Blakeman also accused progressive officials of weakening traditional family life, objecting to policies allowing biological males into girls’ locker rooms and bathrooms and to bureaucratic language replacing the words mother and father.
“The Ten Commandments say, ‘Honor thy father and mother,’ not gestating and non-gestating parents,” he said.
Blakeman cited a poll by co/efficient for the Coalition to Protect Nassau Taxpayers showing him trailing Hochul by six points, 47 percent to 41 percent, with 12 percent undecided.
“If I’m six points behind now, we’re going to win this thing,” he told the gathering.
He noted that his campaign had submitted more than 66,000 signatures to seek an independent Vote Affordable ballot line, exceeding the 45,000 required. Blakeman said the additional line would give voters who would not consider voting on the Republican or Conservative lines another way to support his candidacy.
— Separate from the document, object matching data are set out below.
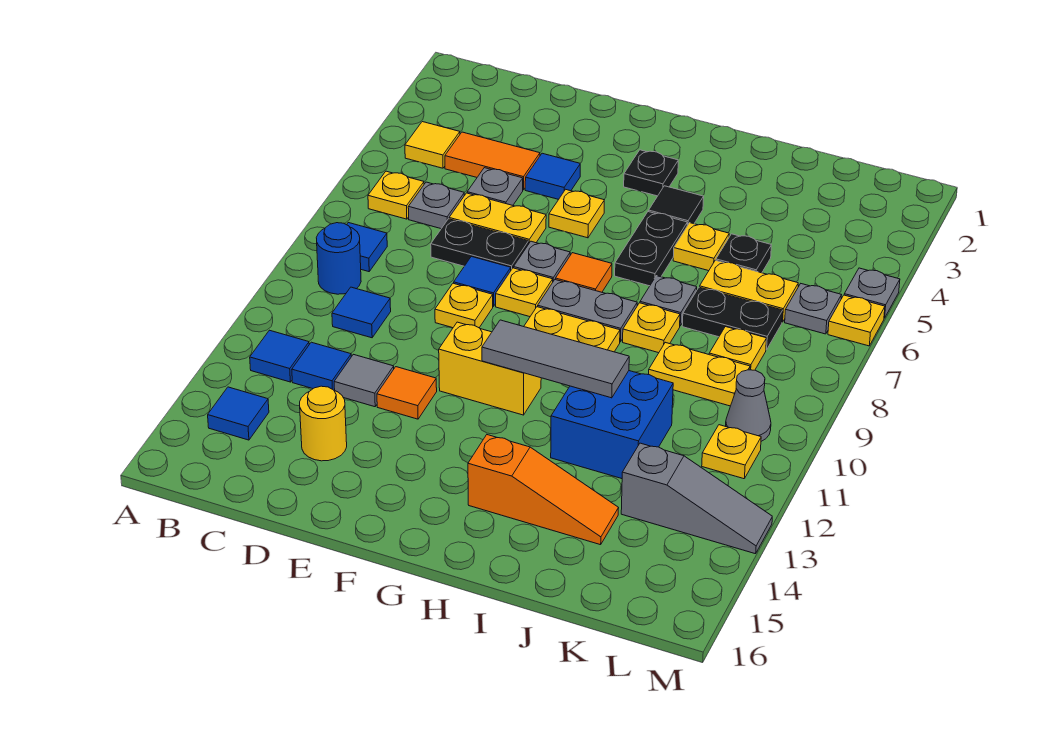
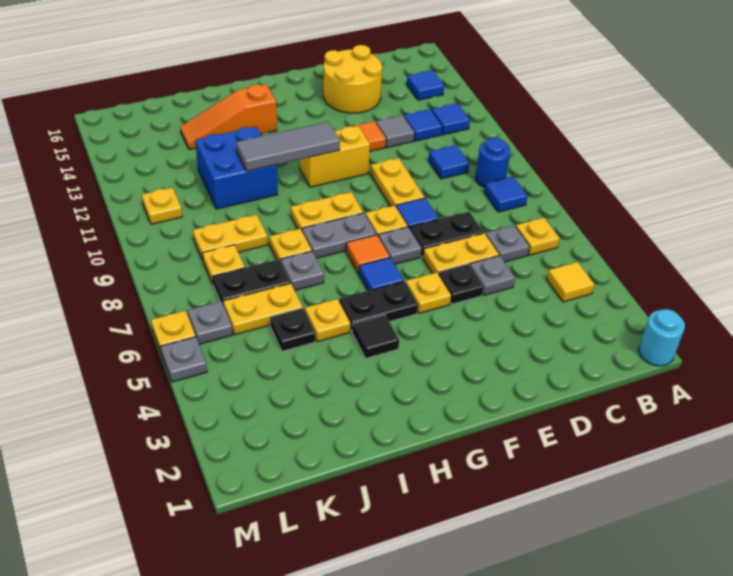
none -> cyan 1x1 round brick [639,309,685,366]
orange 1x2 tile [445,132,540,190] -> none
yellow 1x1 round brick [300,386,347,461] -> yellow 2x2 round brick [323,45,382,113]
blue 1x1 tile [525,153,580,199] -> blue 1x1 tile moved to [359,258,404,291]
yellow 1x1 plate [435,283,493,328] -> yellow 1x2 plate [370,158,425,206]
black 1x1 plate [624,150,678,196] -> black 1x1 plate moved to [438,264,483,304]
black 1x2 plate [615,212,687,286] -> black 1x2 plate turned to [339,281,418,332]
grey 1x3 slope [621,443,772,554] -> none
grey 1x1 cone [726,370,771,441] -> none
He said he hoped to assemble a coalition of Republicans, conservatives, independents, religious voters, business owners, and “common-sense Democrats.” Blakeman planned to meet afterward with Brooklyn Democrats who, according to him, were troubled by their party’s direction.
“We never thought we would say this, but you’re our last hope,” he recalled them telling him. “You’re the guy who could save the Democratic Party.”
“This battle is not for us,” Blakeman said in closing. “It’s for our children and our grandchildren. What kind of world are we going to leave them?”
“Todah rabbah,” Blakeman concluded. “May Hashem bless you all, and may Hashem bless the United States of America.”